Undoubtedly, AI or ML can fulfil many functions beyond traditional softwares, e.g. image recognition, item recommendation and even task planning.  In real-world industries, however, the employment of ML is never as simple and straightforward as what we see in ML textbooks (i.e. users feed in input data and get outputs from ML models). The beauty of ML-model-based systems is that we don’t have to define any rules regarding how to function. Instead, the systems’ behaviors are totally determined by how the models are trained. In other words,  training data, ML mode code and  training configurations together work like a black box that produces the final model.

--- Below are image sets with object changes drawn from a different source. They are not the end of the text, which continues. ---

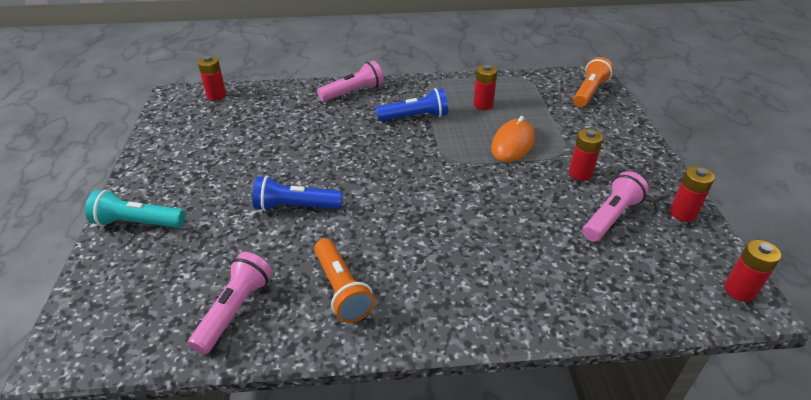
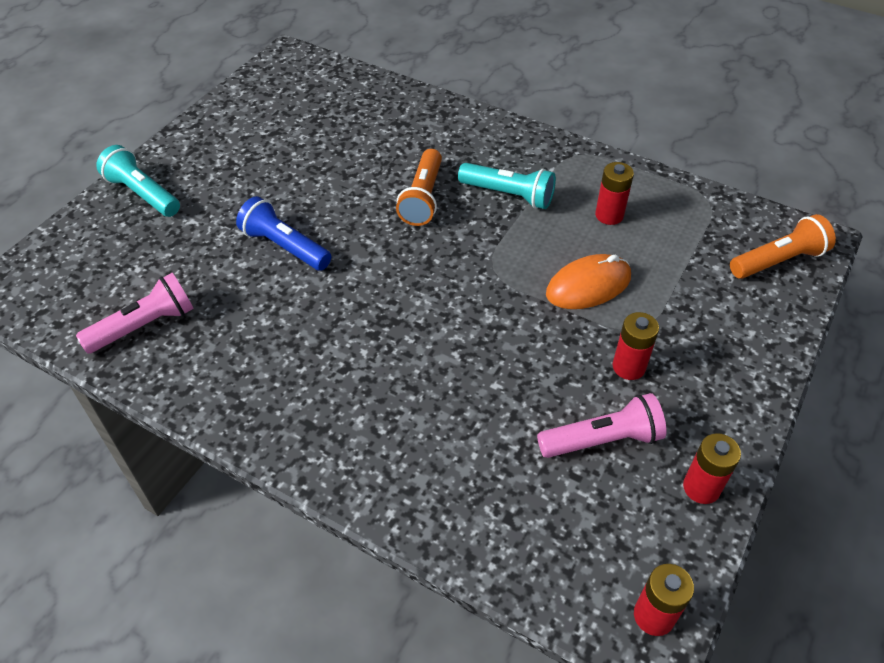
camera: 35 degrees right, 10 degrees up
red battery [197,56,226,101] -> none
orange flashlight [314,238,375,323] -> orange flashlight moved to [396,149,442,226]
pink flashlight [317,61,384,102] -> none
blue flashlight [376,88,448,121] -> turquoise flashlight [458,163,556,209]

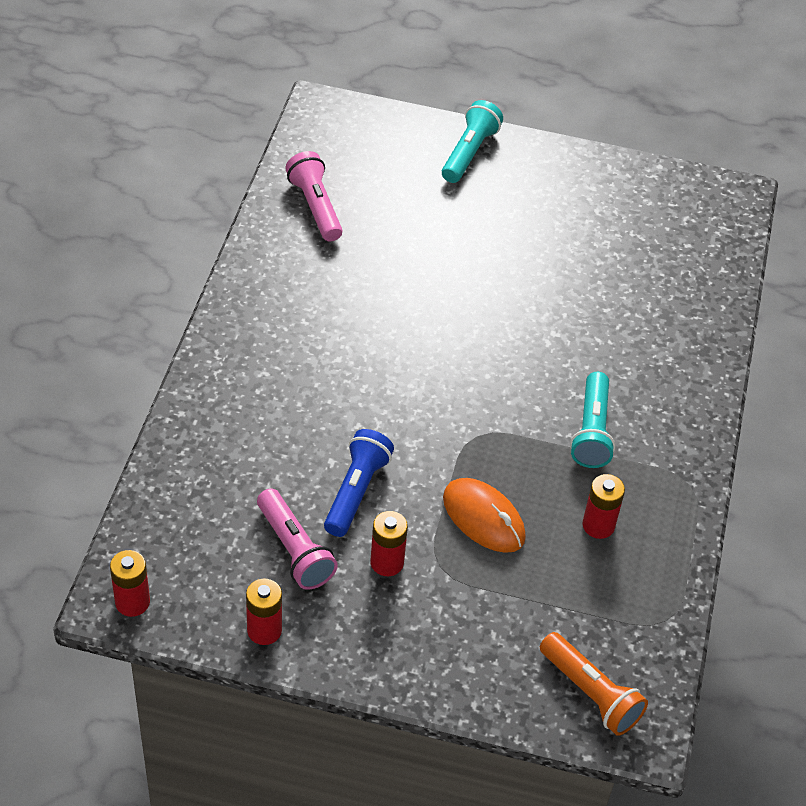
camera: 70 degrees right, 0 degrees up
pink flashlight [76,273,194,354] -> pink flashlight turned 150 degrees counterclockwise [285,151,343,241]
blue flashlight [236,196,332,271] -> blue flashlight moved to [324,429,394,537]
orange flashlight [396,149,442,226] -> none

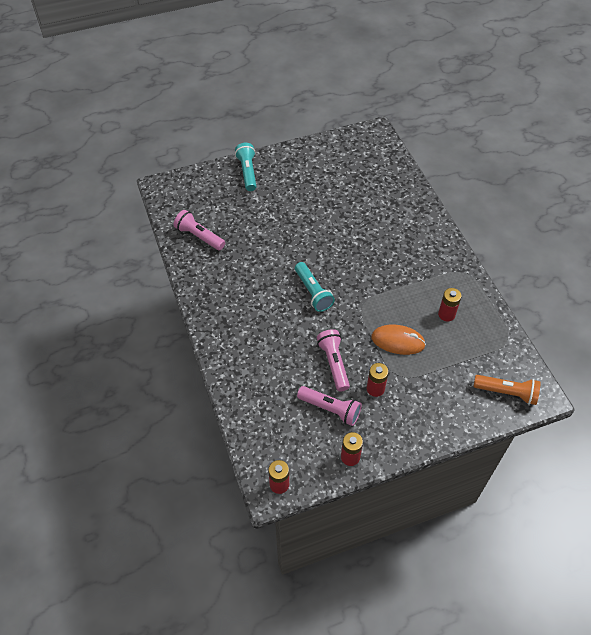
camera: 30 degrees left, 5 degrees up
blue flashlight [324,429,394,537] -> pink flashlight [317,329,350,392]
turquoise flashlight [570,372,615,468] -> turquoise flashlight moved to [295,262,335,312]

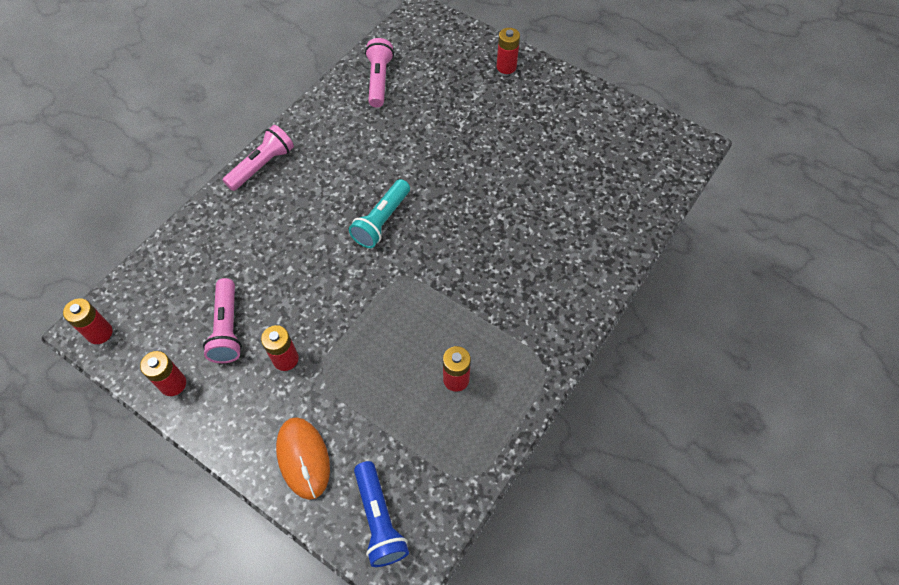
camera: 55 degrees right, 5 degrees up
turquoise flashlight [235,143,256,191] -> red battery [496,28,520,74]
pink flashlight [317,329,350,392] -> pink flashlight moved to [223,125,294,191]
orange mouse [371,325,426,355] -> orange mouse moved to [276,417,330,500]
orange flashlight [473,375,541,405] -> blue flashlight [354,461,409,567]

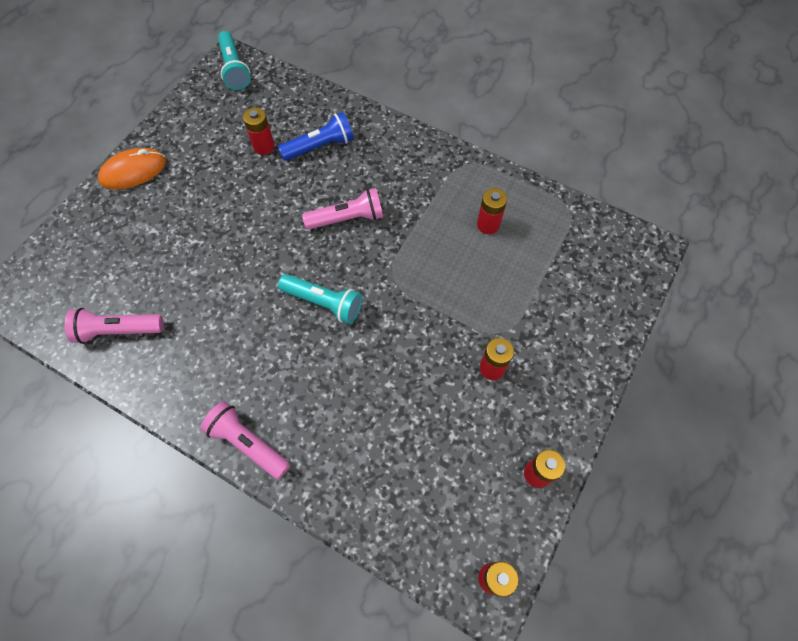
camera: 95 degrees left, 5 degrees up
pink flashlight [203,278,242,363] -> pink flashlight moved to [302,188,383,230]
orange mouse [276,417,330,500] -> orange mouse moved to [98,148,166,190]
blue flashlight [354,461,409,567] -> blue flashlight moved to [278,112,354,161]
red battery [496,28,520,74] -> red battery moved to [243,107,275,155]
none -> turquoise flashlight [218,31,251,90]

Directly exposing ML model (e.g. via rest APIs) to users or downstream processes is risky since it might produce confusing and disappointing outputs if the test input data can not be a sample from the empirical distribution of training data.Therefore, data validation* and fallback mechanisms are always added to ML systems.;

(* the scope of data validation in this blog does not cover data schema checking

Data Validation: status quo

Although the importance of data validation is well recognized in industries. Nevertheless, at the moment,  there is no standard data validation method. Usually, different validations are developed and employed in practice depending on the nature of the tasks. A simple and popular approach is Training-Serving Skew Detection. A mean and standard deviation are computed for each feature during training time. Then, a test data is considered good if all its features are within the range of its mean +/- standard deviation. This approach is widely adopted due to its simplicity. Nevertheless, its cons are also quite obvious. It ignores higher-order statistics within the data, e.g. feature pairwise correlations. For example, a test data is supposed to be filtered out if two features are not compatible even if they are in safe ranges respectively. Therefore, there would be many false positives. Sometimes, 2nd-order statistics checking are added to compensate for the above deficiency. However, it’s expensive and impractical when the number of features gets large (which often is the case in practice). 

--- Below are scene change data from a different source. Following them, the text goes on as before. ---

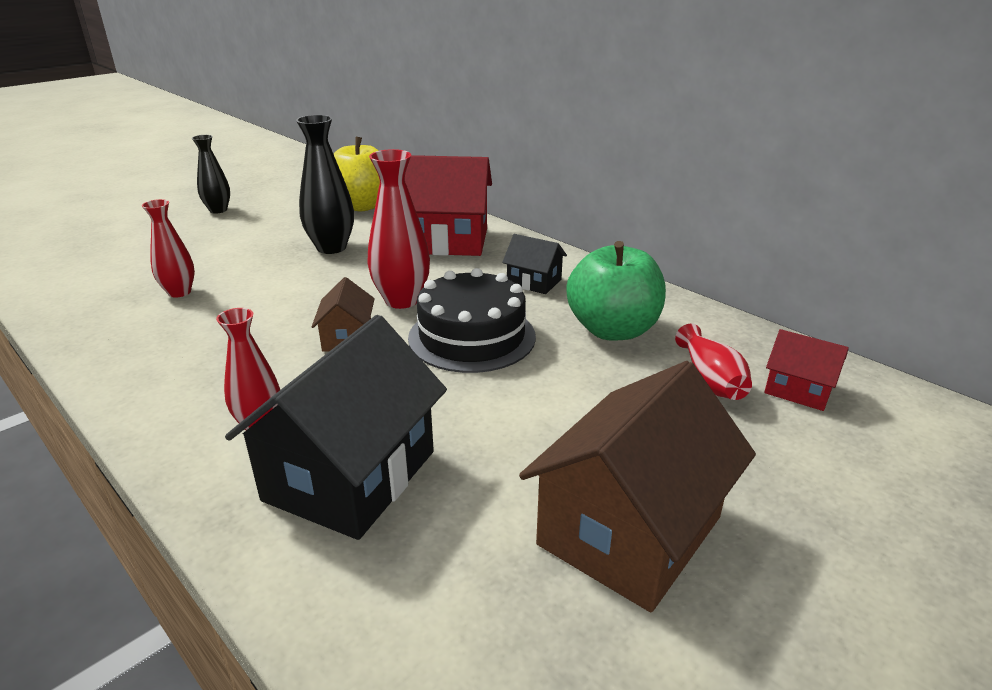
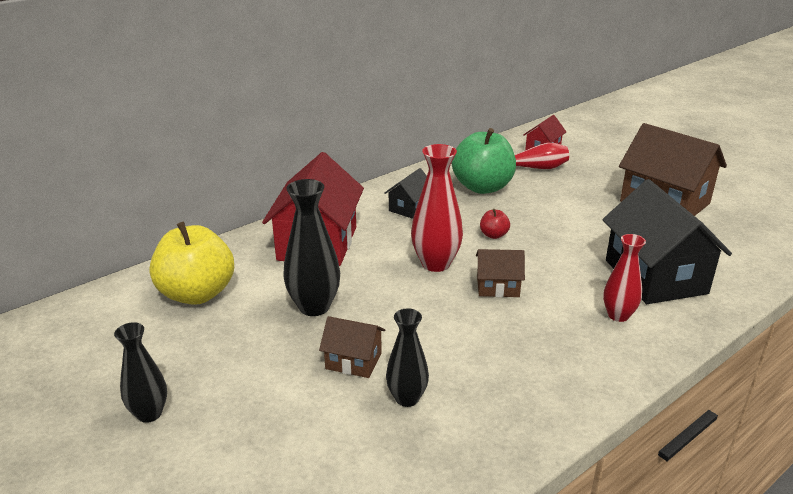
camera: 85 degrees left, 0 degrees up
red vase [142,199,195,298] -> black vase [386,308,429,407]
black house [225,315,447,540] -> black house turned 45 degrees clockwise [602,179,732,304]
black cake [408,268,536,373] -> red apple [480,209,510,239]
none -> brown house [319,316,385,378]

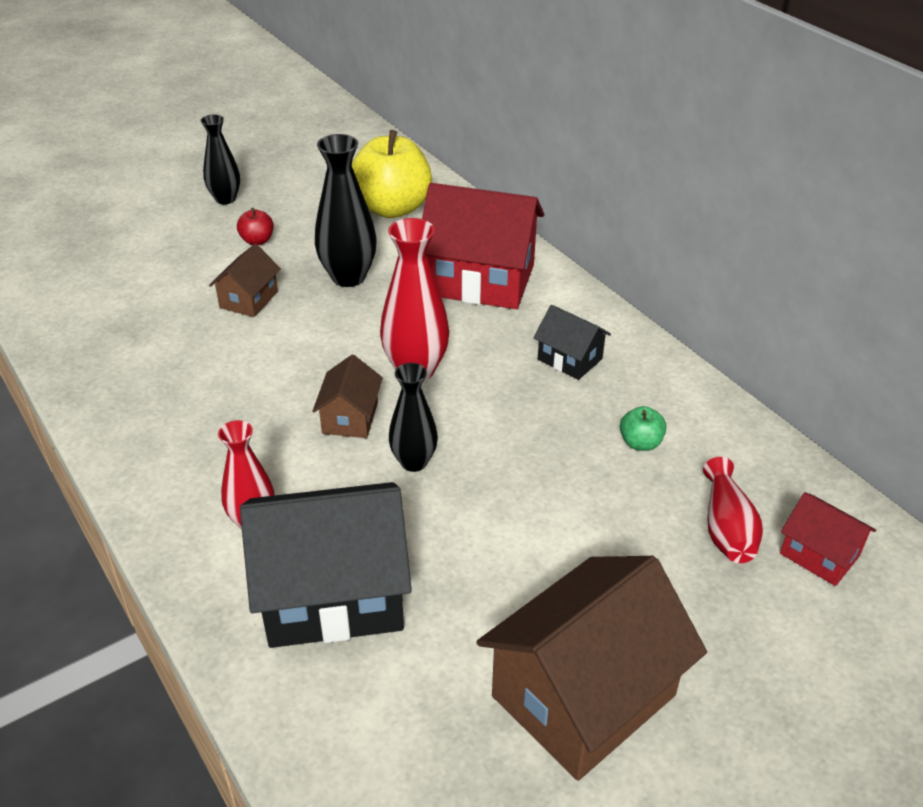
camera: 95 degrees right, 10 degrees up
black vase [386,308,429,407] -> black vase moved to [389,363,438,472]
green apple [452,128,516,194] -> green apple [620,406,666,451], size x0.42
red apple [480,209,510,239] -> red apple moved to [237,208,274,245]

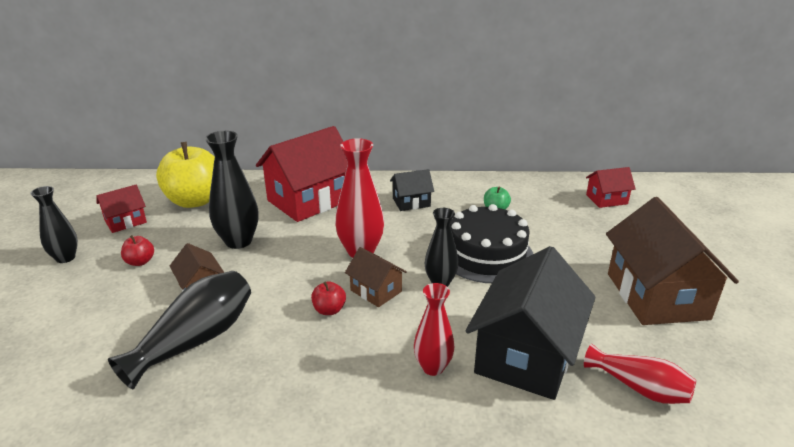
camera: 55 degrees left, 10 degrees down
red vase [703,457,763,563] -> red vase moved to [584,344,696,404]
none -> red house [97,185,147,233]
none -> black vase [108,271,251,389]
none -> red apple [311,281,346,315]
none -> black cake [450,204,533,283]

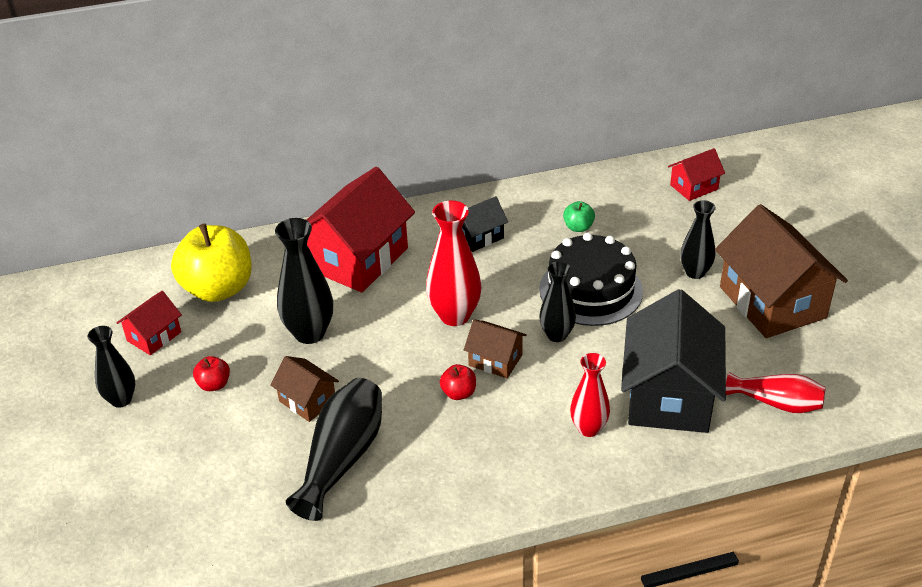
camera: 15 degrees left, 10 degrees up
none -> black vase [680,200,716,279]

At the same time, another notable approach used in industries is Reconstructive Data Validation. Usually an AutoEncoder is utilized to fit data by minimizing a reconstructive loss. More concretely, if a test data follows the training data empirical distribution, it can be encoded to an appropriate bottleneck representation, which is then decoded to a reconstruction. This approach is advantageous since it is expected to learn more statistics from data such that it can generate good reconstruction. However, AutoEncoder is discriminatively trained and it involves both encoder and decoder. Therefore, without careful regularization or data augmentation (e.g. denoising AutoEncoder) , AutoEncoder-based data validation sometimes could be over sensitive, which leads to false negatives. 

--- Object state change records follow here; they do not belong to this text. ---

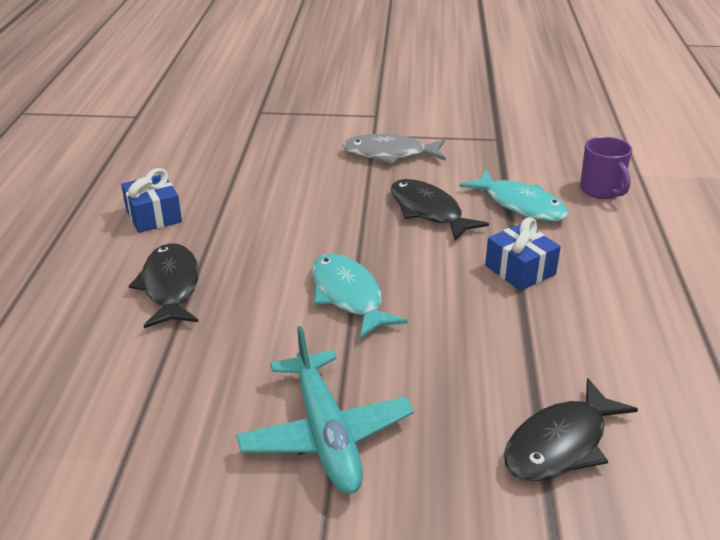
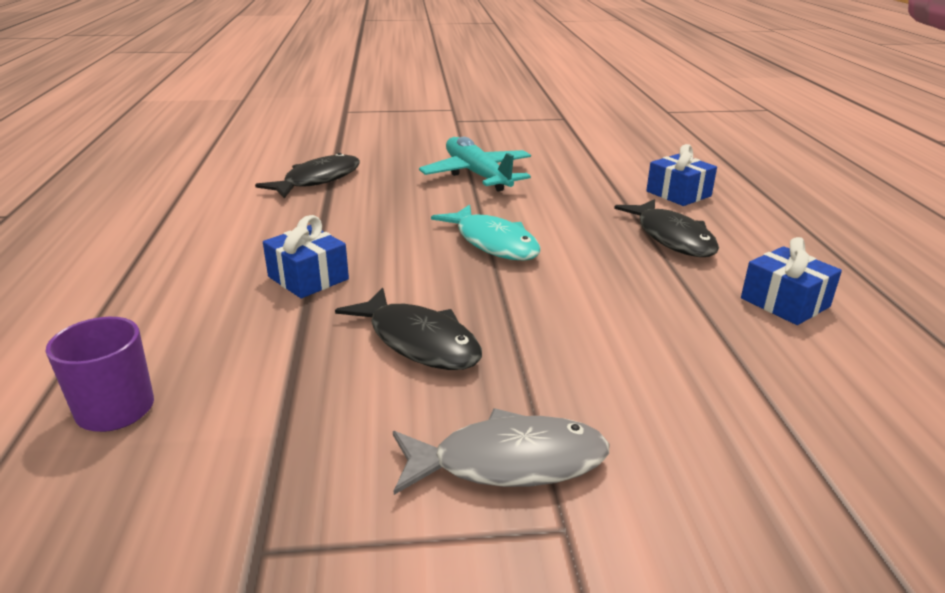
camera: 170 degrees right, 5 degrees down
turquoise fish [459,170,569,221] -> none
none -> blue gift [646,144,717,206]

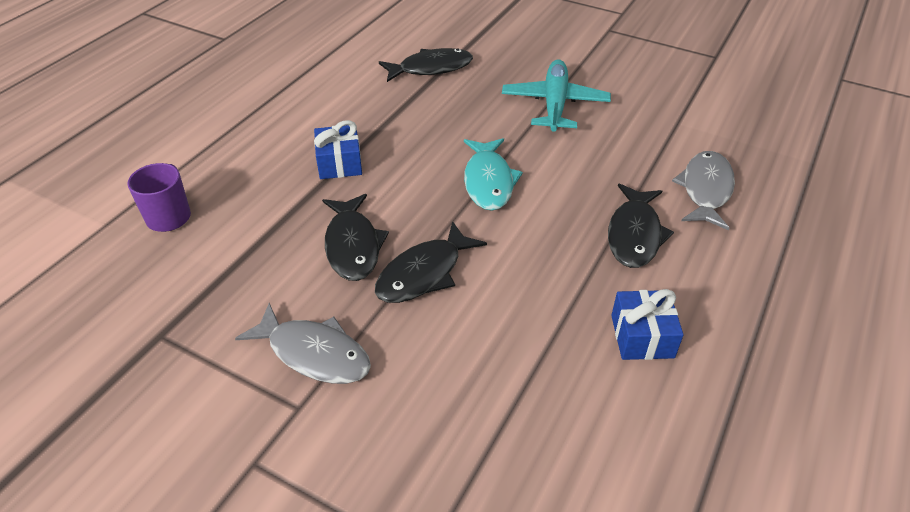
camera: 35 degrees right, 15 degrees up
blue gift [646,144,717,206] -> grey fish [672,151,735,230]
none -> black fish [375,221,487,303]

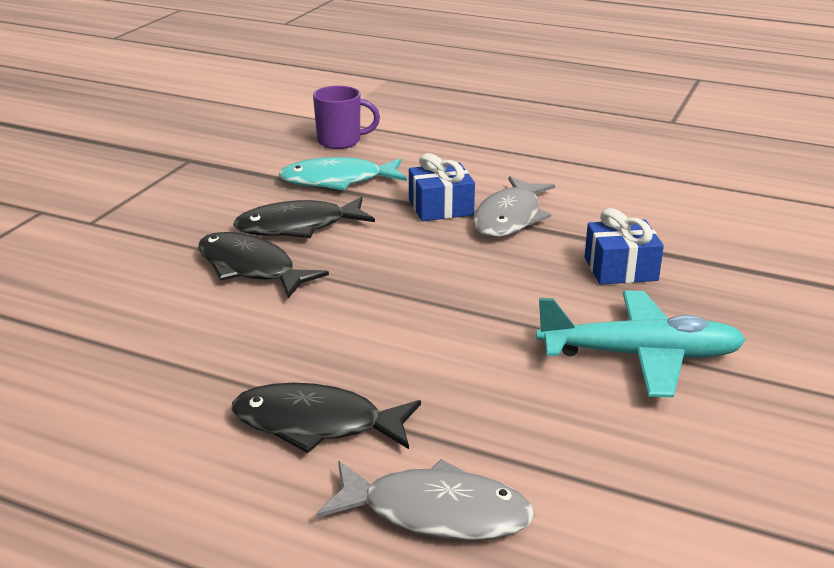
camera: 85 degrees right, 15 degrees down
grey fish [235,303,371,384] -> grey fish moved to [473,176,555,237]
black fish [379,48,473,82] -> none
turquoise fish [464,138,523,211] -> turquoise fish moved to [278,157,407,190]
blue gift [611,289,684,360] -> blue gift moved to [585,208,664,285]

Our Insights & Solutions: Generative Data Validation

At Boltzbit, we exploit deep generative models for better MLOps. More content on our new ML development philosophy can be found in our other blog.  In a nutshell, deep generative models are trained on data without being tied to any specific tasks.  As for data validation, deep generative models can effortlessly fulfil it as a built-in functionality.  As illustrated in the following diagram, a Deep Latent Variable Model (DLVM) can be trained to fit training data empirical distribution by generating them with high likelihood.  Since the DLVM explicitly learns the data distribution,it naturally captures the data's statistical characteristics. 

In conclusion, our novel ML development paradigm and generative data validation bring in both theoretical and practical strengths. How the synergy works and deployed in practice is illustrated in the following diagram. Once a model is learned on the training data, model productionization and deployment is lighter-weight and more reliable.